--- SUPPLIED RECORDS Enclosed Below ---
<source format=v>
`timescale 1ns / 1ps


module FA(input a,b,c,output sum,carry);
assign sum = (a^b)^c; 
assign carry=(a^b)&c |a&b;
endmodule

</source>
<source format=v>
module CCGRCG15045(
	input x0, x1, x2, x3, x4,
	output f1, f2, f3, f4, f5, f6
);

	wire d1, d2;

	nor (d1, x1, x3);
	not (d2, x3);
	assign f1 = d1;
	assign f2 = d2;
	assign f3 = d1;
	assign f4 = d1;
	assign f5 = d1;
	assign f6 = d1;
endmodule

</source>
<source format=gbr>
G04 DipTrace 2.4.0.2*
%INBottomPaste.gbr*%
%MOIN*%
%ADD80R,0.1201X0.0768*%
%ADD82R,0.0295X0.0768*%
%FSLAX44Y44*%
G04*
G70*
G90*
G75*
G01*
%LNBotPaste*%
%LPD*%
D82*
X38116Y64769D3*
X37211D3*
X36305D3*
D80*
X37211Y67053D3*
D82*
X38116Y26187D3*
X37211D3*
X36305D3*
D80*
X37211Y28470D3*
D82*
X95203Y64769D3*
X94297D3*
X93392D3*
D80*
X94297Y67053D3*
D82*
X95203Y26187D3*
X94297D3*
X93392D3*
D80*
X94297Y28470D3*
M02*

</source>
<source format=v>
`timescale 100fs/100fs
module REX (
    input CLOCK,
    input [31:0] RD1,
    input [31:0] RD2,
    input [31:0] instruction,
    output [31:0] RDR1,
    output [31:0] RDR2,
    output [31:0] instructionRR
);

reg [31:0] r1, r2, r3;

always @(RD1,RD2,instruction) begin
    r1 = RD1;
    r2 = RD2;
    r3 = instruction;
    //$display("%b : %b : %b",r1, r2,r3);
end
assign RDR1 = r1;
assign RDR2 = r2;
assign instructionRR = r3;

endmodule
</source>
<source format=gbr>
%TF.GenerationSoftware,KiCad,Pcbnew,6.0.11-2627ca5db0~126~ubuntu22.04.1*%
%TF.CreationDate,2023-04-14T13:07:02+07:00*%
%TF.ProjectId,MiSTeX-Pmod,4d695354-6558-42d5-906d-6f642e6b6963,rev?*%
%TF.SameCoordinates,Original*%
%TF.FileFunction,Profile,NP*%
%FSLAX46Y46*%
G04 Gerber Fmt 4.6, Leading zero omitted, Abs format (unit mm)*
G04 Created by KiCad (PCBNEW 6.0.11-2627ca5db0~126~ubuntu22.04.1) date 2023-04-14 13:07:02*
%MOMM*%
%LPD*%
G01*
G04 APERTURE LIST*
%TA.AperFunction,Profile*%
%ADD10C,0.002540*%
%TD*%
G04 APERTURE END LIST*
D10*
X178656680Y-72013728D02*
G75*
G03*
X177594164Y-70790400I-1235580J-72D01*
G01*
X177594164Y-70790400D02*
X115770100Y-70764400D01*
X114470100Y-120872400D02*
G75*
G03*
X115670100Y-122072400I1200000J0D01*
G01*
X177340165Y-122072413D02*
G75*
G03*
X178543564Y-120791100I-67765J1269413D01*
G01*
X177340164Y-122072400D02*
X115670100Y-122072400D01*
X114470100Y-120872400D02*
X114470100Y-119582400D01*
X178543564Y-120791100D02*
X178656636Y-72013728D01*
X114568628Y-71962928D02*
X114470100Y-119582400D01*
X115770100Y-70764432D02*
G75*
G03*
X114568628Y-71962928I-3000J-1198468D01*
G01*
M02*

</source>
--- End of Enclosed SUPPLIED RECORDS ---
--- SUPPLIED RECORDS Enclosed Below ---
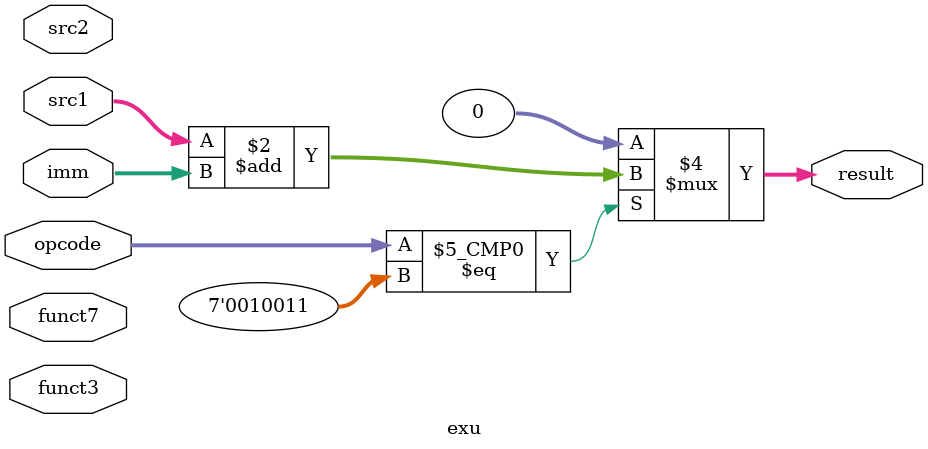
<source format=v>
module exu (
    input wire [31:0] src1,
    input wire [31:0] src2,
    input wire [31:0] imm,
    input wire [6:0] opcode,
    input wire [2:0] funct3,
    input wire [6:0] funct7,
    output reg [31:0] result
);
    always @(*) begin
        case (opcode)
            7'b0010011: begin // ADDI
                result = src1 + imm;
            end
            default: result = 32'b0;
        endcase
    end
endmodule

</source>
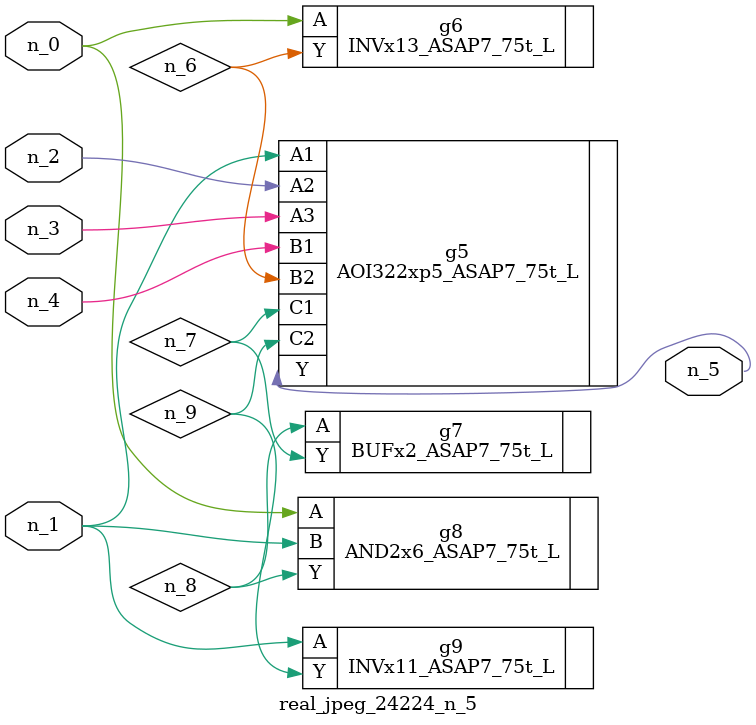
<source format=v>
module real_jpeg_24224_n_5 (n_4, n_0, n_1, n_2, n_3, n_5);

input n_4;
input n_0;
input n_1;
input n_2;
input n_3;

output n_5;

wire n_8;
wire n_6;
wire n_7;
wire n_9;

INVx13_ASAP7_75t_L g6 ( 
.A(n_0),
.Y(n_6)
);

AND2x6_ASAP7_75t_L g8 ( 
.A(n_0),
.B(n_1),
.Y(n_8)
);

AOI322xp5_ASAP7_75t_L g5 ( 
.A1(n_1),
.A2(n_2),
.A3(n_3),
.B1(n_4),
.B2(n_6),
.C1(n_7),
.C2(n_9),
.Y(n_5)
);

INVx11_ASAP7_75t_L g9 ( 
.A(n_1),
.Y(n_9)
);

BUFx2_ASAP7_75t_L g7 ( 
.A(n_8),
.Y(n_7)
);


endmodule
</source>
--- End of Enclosed SUPPLIED RECORDS ---
ACTIVITY
Using the records above, pull out each line where the word "wire" occurs.

WRITTEN REPLY
	wire d1, d2;
    input wire [31:0] src1,
    input wire [31:0] src2,
    input wire [31:0] imm,
    input wire [6:0] opcode,
    input wire [2:0] funct3,
    input wire [6:0] funct7,
wire n_8;
wire n_6;
wire n_7;
wire n_9;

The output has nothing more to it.